==== Data for review

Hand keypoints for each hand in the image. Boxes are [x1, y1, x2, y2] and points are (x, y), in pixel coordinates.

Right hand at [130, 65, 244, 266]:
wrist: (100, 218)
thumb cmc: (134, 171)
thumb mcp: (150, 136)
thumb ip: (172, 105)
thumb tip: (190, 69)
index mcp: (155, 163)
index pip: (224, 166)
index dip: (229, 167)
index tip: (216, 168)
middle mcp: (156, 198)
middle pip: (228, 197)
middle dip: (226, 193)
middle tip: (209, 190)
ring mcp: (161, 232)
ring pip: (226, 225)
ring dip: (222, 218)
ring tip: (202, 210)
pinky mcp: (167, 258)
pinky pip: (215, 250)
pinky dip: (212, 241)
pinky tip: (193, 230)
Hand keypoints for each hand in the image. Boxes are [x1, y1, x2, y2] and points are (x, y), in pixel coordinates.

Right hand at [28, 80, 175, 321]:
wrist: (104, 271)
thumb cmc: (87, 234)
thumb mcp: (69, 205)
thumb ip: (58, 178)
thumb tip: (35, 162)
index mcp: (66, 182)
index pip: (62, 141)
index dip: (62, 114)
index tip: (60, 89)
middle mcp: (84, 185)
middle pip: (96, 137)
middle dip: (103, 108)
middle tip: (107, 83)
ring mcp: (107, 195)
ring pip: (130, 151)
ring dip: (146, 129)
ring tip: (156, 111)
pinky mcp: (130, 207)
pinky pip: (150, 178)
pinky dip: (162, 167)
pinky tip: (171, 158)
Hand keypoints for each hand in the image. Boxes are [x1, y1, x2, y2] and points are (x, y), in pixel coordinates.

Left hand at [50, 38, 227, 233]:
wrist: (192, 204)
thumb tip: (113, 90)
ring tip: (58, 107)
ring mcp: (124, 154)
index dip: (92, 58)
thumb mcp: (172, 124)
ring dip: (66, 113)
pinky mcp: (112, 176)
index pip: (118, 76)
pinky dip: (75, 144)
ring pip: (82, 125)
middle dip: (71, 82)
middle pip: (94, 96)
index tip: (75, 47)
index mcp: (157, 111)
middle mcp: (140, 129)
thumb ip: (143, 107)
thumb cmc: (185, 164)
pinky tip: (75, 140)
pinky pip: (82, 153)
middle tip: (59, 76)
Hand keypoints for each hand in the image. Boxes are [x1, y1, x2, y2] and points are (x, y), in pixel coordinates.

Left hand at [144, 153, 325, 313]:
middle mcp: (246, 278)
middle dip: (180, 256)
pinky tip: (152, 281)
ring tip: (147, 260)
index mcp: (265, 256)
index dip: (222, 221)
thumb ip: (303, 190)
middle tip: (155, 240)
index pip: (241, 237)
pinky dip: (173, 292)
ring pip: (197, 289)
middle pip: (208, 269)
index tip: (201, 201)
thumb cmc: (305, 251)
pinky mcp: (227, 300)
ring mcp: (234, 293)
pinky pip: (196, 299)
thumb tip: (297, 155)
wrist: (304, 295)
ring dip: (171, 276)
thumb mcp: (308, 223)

========

--- Required work ---
Take the lines from the top of the data through the one that contains "pinky tip: (193, 230)" and copy them exactly, leaving out every line after it.

--- Answer below ---
Hand keypoints for each hand in the image. Boxes are [x1, y1, x2, y2] and points are (x, y), in pixel coordinates.

Right hand at [130, 65, 244, 266]:
wrist: (100, 218)
thumb cmc: (134, 171)
thumb mcp: (150, 136)
thumb ip: (172, 105)
thumb tip: (190, 69)
index mcp: (155, 163)
index pip: (224, 166)
index dip: (229, 167)
index tip: (216, 168)
middle mcp: (156, 198)
middle pip: (228, 197)
middle dip: (226, 193)
middle tip: (209, 190)
ring mcp: (161, 232)
ring pip: (226, 225)
ring dip: (222, 218)
ring tip: (202, 210)
pinky mcp: (167, 258)
pinky pip: (215, 250)
pinky dip: (212, 241)
pinky tip: (193, 230)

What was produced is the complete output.